Hal itu, sebut Freedom House, sesuai dengan temuan kunci dari laporan mengenai "Kebebasan di Dunia" - bahwa demokrasi, pada umumnya, mengalami penurunan dalam hak-hak politik dan kebebasan sipil.
Di beberapa negara demokrasi paling berpengaruh di dunia, sebagian besar masyarakat tak lagi menerima berita dan informasi yang tidak bias.
Lembaga penggiat demokrasi dan hak asasi manusia itu menjelaskan, hal tersebut terjadi bukan karena jurnalis dijebloskan ke bui, seperti yang mungkin terjadi dalam negara otoriter.
Sebaliknya, media malah melakukan upaya yang terkesan membatasi kebebasan mereka sendiri. Sebagai contoh, adanya perubahan kepemilikan media yang didukung pemerintah, muncul regulasi yang mengikat dan tekanan keuangan, serta munculnya pengaduan dari publik terhadap jurnalis yang jujur.
Di sisi lain, Pemerintah di beberapa negara juga menawarkan dukungan proaktif ke media yang dianggap kooperatif melalui langkah-langkah seperti kontrak negara yang menguntungkan, regulasi yang menguntungkan, dan akses ke dokumen negara.
Freedom House mengatakan upaya itu bertujuan untuk membuat pers melayani mereka yang berkuasa ketimbang publik.
"Di beberapa negara demokrasi paling berpengaruh di dunia, para pemimpin populis telah mengawasi upaya bersama untuk menekan kebebasan media," kata Sarah Repucci, direktur senior untuk penelitian dan analisis Freedom House.
"Sementara ancaman terhadap kebebasan media global begitu mengkhawatirkan, pengaruhnya terhadap demokrasi adalah hal yang membuat langkah itu benar-benar berbahaya."
Repucci merinci masalah itu muncul secara bersamaan dengan populisme sayap kanan, yang telah merusak kebebasan dasar di banyak negara demokratis.
"Para pemimpin populis menampilkan diri mereka sebagai pembela mayoritas yang dirugikan terhadap elit liberal dan etnis minoritas yang kesetiaannya mereka pertanyakan."
"Dan berpendapat bahwa kepentingan bangsa - sebagaimana mereka definisikan - harus mengesampingkan prinsip-prinsip demokrasi seperti kebebasan pers, transparansi, dan debat terbuka," tulisnya dalam Freedom and the Media: A Downward Spiral.
Meski demikian, gambaran global mengenai kebebasan pers tak sepenuhnya suram.
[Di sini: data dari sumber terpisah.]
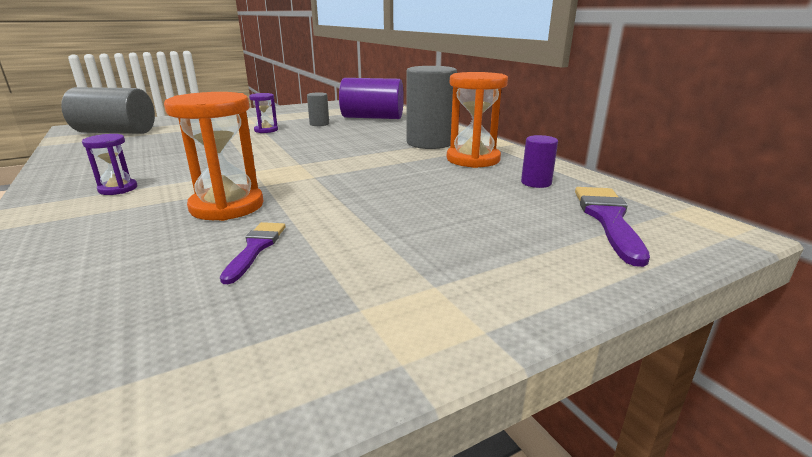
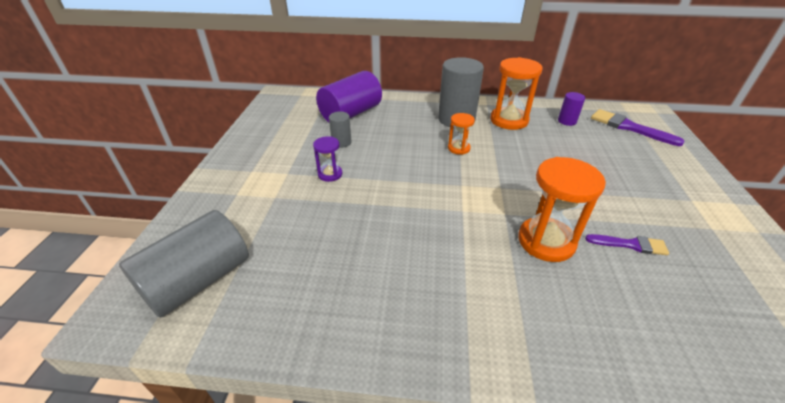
camera: 55 degrees left, 15 degrees up
(118, 189) = (461, 297): purple hourglass -> none
(255, 248) = (630, 244): purple brush -> purple brush turned 150 degrees clockwise
(369, 152) = (458, 148): none -> orange hourglass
Lembaga tersebut memaparkan, ada contoh kemajuan demokrasi selama dua tahun terakhir yang terjadi di beberapa negara Afrika, Asia, dan Amerika Selatan.
Salah satunya adalah negara tetangga Indonesia, yakni Malaysia. Di negeri jiran, pencabutan tekanan politik terhadap media memungkinkan media independen untuk bangkit kembali dari sensor dan juga memungkinkan media yang sebelumnya pro-pemerintah untuk memproduksi pemberitaan yang lebih kritis.